Opposé au pouvoir grandissant de Ratzinger et de sa clique [sic] au Vatican, l’archevêque de Milan Carlo Maria Martini a commencé à organiser des réunions « secrètes » d’évêques et de cardinaux à Saint-Gall en Suisse à partir de 1996. Ces rencontres étaient vaguement connues de certains spécialistes, mais il n’y a jamais eu de compte rendu aussi détaillé des activités du « groupe de Saint-Gall » que dans la biographie de Jürgen Mettepenningen et Karim Schelkens. En 1999, Danneels a rejoint le groupe, dans lequel figuraient aussi l’évêque néerlandais Adriaan Van Luyn, les cardinaux allemands Walter Kasper et Karl Lehman, le Britannique Basil Hume et l’Italien Achille Silvestrini [ndr: « Mon cardinal »?]. Pour Danneels et les autres, il s’agissait de « vacances spirituelles », une forme de consolation et de soutien mutuel à une époque sombre [sic].
Le Vatican a envoyé le sinistre [sic] cardinal Camilo Ruini pour sonder de quoi il retournait, mais ce dernier a fait chou blanc. En même temps, le « Groupe de Saint-Gall » essayait d’influencer les agissements du Vatican.

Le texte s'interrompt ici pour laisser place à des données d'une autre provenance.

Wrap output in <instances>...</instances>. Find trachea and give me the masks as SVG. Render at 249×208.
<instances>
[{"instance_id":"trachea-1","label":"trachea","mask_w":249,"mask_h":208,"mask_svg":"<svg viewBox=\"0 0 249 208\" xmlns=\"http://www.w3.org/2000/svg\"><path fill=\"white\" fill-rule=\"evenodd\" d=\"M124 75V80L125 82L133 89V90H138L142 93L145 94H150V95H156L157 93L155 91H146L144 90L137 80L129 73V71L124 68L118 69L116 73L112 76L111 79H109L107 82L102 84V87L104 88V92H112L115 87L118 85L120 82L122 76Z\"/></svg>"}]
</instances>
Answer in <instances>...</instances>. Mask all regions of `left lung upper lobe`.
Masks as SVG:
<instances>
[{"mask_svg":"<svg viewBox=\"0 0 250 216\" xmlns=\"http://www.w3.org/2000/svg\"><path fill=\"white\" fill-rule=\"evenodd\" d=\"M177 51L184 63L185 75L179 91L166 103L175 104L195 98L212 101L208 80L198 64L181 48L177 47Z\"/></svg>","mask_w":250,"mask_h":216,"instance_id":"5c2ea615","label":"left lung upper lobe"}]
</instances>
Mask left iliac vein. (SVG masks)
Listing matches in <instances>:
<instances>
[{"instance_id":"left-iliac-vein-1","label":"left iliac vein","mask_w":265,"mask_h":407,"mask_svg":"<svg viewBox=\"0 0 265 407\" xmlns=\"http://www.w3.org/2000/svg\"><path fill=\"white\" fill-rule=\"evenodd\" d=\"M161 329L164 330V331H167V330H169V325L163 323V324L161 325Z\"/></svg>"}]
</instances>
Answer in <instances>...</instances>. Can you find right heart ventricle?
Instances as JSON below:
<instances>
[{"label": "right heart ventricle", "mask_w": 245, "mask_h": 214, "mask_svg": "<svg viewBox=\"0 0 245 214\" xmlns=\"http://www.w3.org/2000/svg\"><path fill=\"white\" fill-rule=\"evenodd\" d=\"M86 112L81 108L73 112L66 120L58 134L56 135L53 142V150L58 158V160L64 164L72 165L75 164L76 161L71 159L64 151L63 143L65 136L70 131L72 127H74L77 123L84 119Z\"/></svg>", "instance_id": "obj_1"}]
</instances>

La question que l’on se posait de plus en plus expressément était la suivante : « Que se passera-t-il après Jean Paul II ? Comment éviter que Ratzinger ne devienne pape ? »

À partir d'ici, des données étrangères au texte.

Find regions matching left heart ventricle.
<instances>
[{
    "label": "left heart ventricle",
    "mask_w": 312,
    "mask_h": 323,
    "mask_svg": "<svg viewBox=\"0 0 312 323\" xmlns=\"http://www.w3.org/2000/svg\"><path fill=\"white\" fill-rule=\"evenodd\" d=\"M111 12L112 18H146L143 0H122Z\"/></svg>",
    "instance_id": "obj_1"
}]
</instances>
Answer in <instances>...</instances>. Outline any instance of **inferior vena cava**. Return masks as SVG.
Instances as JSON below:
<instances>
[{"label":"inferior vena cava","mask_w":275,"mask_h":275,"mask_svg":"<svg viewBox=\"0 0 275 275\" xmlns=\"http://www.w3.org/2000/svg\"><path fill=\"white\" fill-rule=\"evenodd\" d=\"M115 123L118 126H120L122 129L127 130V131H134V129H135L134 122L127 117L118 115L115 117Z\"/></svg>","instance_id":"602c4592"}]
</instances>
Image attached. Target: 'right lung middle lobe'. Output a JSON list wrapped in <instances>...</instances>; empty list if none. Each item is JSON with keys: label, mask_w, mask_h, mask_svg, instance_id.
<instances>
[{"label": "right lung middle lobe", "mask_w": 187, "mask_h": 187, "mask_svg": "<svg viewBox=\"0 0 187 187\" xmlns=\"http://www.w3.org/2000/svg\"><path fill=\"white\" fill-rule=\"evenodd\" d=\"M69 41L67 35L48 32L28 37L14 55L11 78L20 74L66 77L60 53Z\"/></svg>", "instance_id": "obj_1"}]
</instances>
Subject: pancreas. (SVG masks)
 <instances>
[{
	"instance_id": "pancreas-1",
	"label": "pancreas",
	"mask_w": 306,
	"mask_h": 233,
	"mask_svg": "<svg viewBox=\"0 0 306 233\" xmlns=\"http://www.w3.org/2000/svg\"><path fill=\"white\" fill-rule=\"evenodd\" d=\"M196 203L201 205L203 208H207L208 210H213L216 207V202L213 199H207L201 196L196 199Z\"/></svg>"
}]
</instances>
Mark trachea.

Lors du conclave de 2005, Joseph Ratzinger s’est avéré trop fort. Danneels et les autres membres du groupe Saint-Gall ont à peine réussi à cacher leur déception. Ils ont mis leur manque d’enthousiasme sur le compte de la fatigue. Mais leur analyse fondamentale, que l’appareil du Vatican avait besoin d’être innové et que le message de l’Église devait être beaucoup plus optimiste, était prémonitoire. Le pontificat de Ratzinger a tourné à la catastrophe [sic] et l’Église a gémi sous les affaires de mœurs et de corruption. Entraîné par l’évêque brugeois Roger Vangheluwe à un entretien avec la famille du neveu avec qui il avait eu une « petite relation » et suspecté dans l’Opération Calice, Danneels a également été mêlé aux scandales.
Cependant, l’élection de Jorge Mario Bergoglio en pape François met fin à cette période sombre. « L’élection de Bergoglio a été préparée à Saint-Gall, ça ne fait aucun doute. Et les grandes lignes de son programme sont celles dont Danneels et ses confrères discutaient depuis plus de dix ans » écrit Schelkens.
Le 13 mars 2013, une vieille connaissance se tenait d’ailleurs aux côtés du nouveau pape François : Godfried Danneels. Officiellement, il était là en tant que doyen des cardinaux-prêtres , mais en réalité il a oeuvré pendant des années comme faiseur de rois discret d’un pape capable de rendre un avenir à « son » Église.